## About this exercise
Find "5: (27, 205)" and "26: (81, 235)" in the records below. Copy the lines holding them and every line between, exactly, and no others.

===============

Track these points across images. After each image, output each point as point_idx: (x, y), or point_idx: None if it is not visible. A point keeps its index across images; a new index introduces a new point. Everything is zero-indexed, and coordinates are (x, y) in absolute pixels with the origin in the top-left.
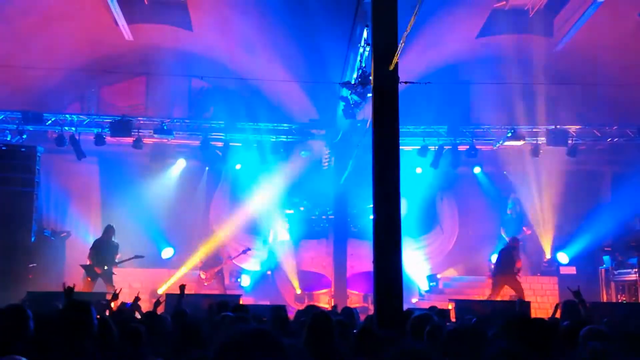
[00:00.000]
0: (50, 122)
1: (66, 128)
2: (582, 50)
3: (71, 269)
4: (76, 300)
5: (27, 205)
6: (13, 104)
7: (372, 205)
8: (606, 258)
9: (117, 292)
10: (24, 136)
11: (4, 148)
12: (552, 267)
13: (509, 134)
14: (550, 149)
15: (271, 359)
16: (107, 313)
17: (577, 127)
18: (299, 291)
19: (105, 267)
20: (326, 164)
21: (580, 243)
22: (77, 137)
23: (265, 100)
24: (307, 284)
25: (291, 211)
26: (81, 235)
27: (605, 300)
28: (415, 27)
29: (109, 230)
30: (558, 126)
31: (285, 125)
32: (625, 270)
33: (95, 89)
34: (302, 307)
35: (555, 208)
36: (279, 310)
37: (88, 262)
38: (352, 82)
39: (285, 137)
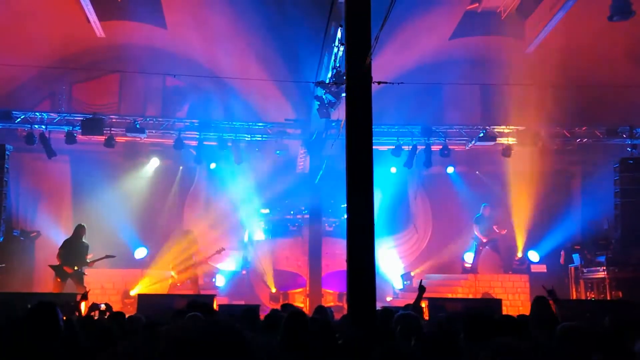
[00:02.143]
0: (19, 119)
1: (36, 126)
2: (552, 52)
3: (40, 270)
4: (41, 302)
5: None
6: None
7: (346, 205)
8: (575, 256)
9: (87, 291)
10: None
11: None
12: (524, 266)
13: (481, 135)
14: (521, 149)
15: (229, 353)
16: (76, 314)
17: (547, 128)
18: (274, 290)
19: (76, 268)
20: (301, 163)
21: (550, 242)
22: (47, 135)
23: (240, 99)
24: (282, 284)
25: (266, 210)
26: (52, 235)
27: (574, 297)
28: (388, 27)
29: (79, 230)
30: (528, 127)
31: (260, 124)
32: (594, 268)
33: (66, 86)
34: (277, 306)
35: (526, 207)
36: (251, 311)
37: (57, 262)
38: (327, 81)
39: (260, 136)
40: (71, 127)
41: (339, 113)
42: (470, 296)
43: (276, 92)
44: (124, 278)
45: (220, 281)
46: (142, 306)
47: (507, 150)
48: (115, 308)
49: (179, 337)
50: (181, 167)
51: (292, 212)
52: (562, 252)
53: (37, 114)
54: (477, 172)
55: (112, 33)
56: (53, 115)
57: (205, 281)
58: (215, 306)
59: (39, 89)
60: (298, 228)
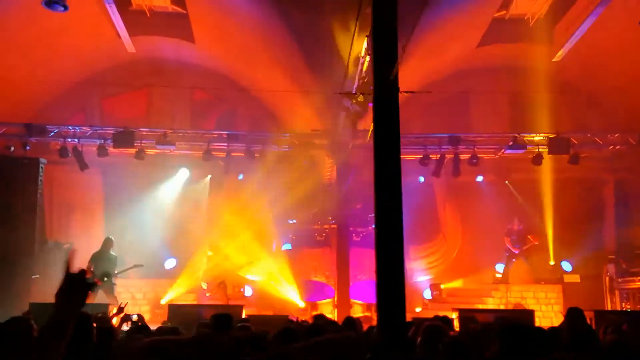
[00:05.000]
0: (53, 133)
1: (69, 139)
2: (582, 58)
3: None
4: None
5: (30, 216)
6: (16, 117)
7: (374, 215)
8: (610, 266)
9: (123, 306)
10: (27, 148)
11: (7, 160)
12: (556, 276)
13: (511, 143)
14: (552, 157)
15: None
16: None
17: (579, 134)
18: (302, 301)
19: (105, 279)
20: (328, 173)
21: (584, 251)
22: (80, 149)
23: (267, 110)
24: (310, 294)
25: (293, 220)
26: (84, 246)
27: (609, 308)
28: (415, 36)
29: (107, 243)
30: (559, 134)
31: (287, 135)
32: (629, 278)
33: (97, 100)
34: (305, 317)
35: (558, 216)
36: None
37: (87, 275)
38: (353, 92)
39: (287, 147)
40: (103, 140)
41: (366, 123)
42: (502, 307)
43: (302, 103)
44: (154, 288)
45: (248, 291)
46: (172, 316)
47: (537, 158)
48: (146, 318)
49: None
50: (209, 178)
51: (319, 223)
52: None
53: (70, 127)
54: (506, 182)
55: (141, 48)
56: (85, 128)
57: (234, 292)
58: (243, 316)
59: (71, 104)
60: (325, 238)
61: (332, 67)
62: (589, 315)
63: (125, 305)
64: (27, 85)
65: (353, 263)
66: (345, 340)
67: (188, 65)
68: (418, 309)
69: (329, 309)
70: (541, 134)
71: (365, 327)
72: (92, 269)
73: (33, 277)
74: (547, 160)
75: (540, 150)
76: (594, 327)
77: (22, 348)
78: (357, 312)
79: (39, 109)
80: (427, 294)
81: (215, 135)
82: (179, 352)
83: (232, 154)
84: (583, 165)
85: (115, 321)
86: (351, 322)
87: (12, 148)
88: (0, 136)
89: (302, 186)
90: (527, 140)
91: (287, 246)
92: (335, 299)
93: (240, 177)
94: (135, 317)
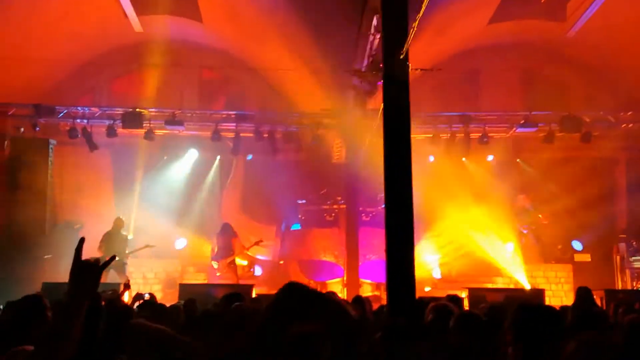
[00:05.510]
0: (62, 114)
1: (78, 120)
2: (595, 35)
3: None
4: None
5: (41, 197)
6: (26, 98)
7: (384, 194)
8: (621, 245)
9: (128, 281)
10: (37, 129)
11: (18, 141)
12: (567, 255)
13: (522, 121)
14: (564, 136)
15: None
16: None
17: (591, 112)
18: (311, 280)
19: (117, 259)
20: (337, 153)
21: (594, 230)
22: (89, 129)
23: (275, 90)
24: (319, 274)
25: (302, 201)
26: (94, 226)
27: (620, 287)
28: (425, 13)
29: (118, 223)
30: (571, 112)
31: (296, 114)
32: None
33: (106, 81)
34: None
35: (569, 195)
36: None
37: (99, 255)
38: (362, 70)
39: (296, 126)
40: (112, 121)
41: (375, 102)
42: (512, 287)
43: (311, 82)
44: (165, 268)
45: (258, 271)
46: (183, 295)
47: (549, 137)
48: (157, 297)
49: None
50: (218, 159)
51: (328, 202)
52: None
53: (79, 108)
54: (517, 160)
55: (149, 27)
56: (94, 109)
57: (244, 271)
58: (253, 295)
59: (80, 84)
60: (335, 218)
61: (341, 46)
62: (599, 295)
63: (128, 281)
64: (35, 65)
65: (362, 243)
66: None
67: (196, 45)
68: (427, 289)
69: (338, 288)
70: (553, 112)
71: (375, 306)
72: (102, 249)
73: (45, 257)
74: (559, 139)
75: (551, 128)
76: (604, 306)
77: (36, 326)
78: (367, 291)
79: (48, 90)
80: (437, 273)
81: (224, 116)
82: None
83: (241, 134)
84: (595, 144)
85: (127, 299)
86: (360, 301)
87: (22, 129)
88: (10, 117)
89: (310, 166)
90: (539, 118)
91: (297, 226)
92: (345, 278)
93: (249, 157)
94: (147, 296)
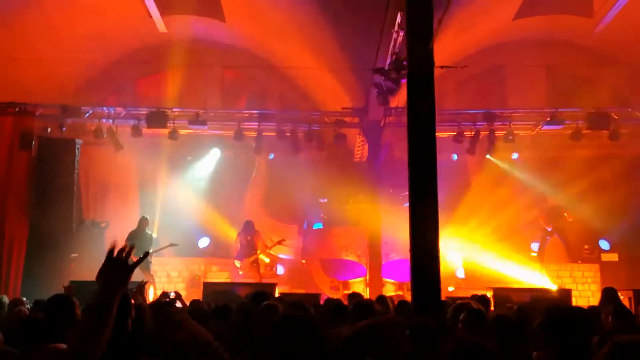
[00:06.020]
0: (88, 114)
1: (104, 120)
2: (623, 30)
3: None
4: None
5: (67, 196)
6: (52, 98)
7: (408, 193)
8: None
9: (145, 282)
10: (64, 129)
11: (45, 141)
12: (594, 255)
13: (549, 119)
14: (591, 133)
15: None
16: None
17: (619, 109)
18: (334, 280)
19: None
20: (359, 151)
21: (622, 229)
22: (114, 129)
23: (297, 89)
24: (341, 273)
25: (324, 199)
26: (120, 225)
27: None
28: (450, 9)
29: (142, 222)
30: (599, 109)
31: (318, 113)
32: None
33: (130, 81)
34: (337, 295)
35: (596, 193)
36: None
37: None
38: (385, 68)
39: (318, 125)
40: (137, 121)
41: (398, 100)
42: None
43: (333, 80)
44: (189, 266)
45: (280, 270)
46: (207, 293)
47: (576, 134)
48: (184, 296)
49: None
50: (241, 158)
51: (350, 201)
52: None
53: (105, 108)
54: (543, 158)
55: (173, 27)
56: (119, 109)
57: (266, 270)
58: (276, 294)
59: (105, 85)
60: (357, 217)
61: (363, 44)
62: (627, 295)
63: (147, 282)
64: (62, 66)
65: (385, 242)
66: (388, 323)
67: (219, 44)
68: (451, 288)
69: (360, 288)
70: (580, 109)
71: None
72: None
73: (72, 255)
74: (586, 136)
75: (578, 126)
76: (633, 306)
77: (65, 324)
78: (389, 290)
79: (74, 91)
80: (460, 273)
81: (246, 115)
82: None
83: (263, 133)
84: (623, 141)
85: (150, 296)
86: (384, 300)
87: (49, 129)
88: (37, 117)
89: (332, 165)
90: (565, 115)
91: (319, 225)
92: (367, 277)
93: (271, 156)
94: (173, 295)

===============

## Finished task
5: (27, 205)
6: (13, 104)
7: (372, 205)
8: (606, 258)
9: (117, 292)
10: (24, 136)
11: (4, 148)
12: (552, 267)
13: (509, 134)
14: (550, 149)
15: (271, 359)
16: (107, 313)
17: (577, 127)
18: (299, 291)
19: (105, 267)
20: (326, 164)
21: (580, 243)
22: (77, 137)
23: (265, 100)
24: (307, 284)
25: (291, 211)
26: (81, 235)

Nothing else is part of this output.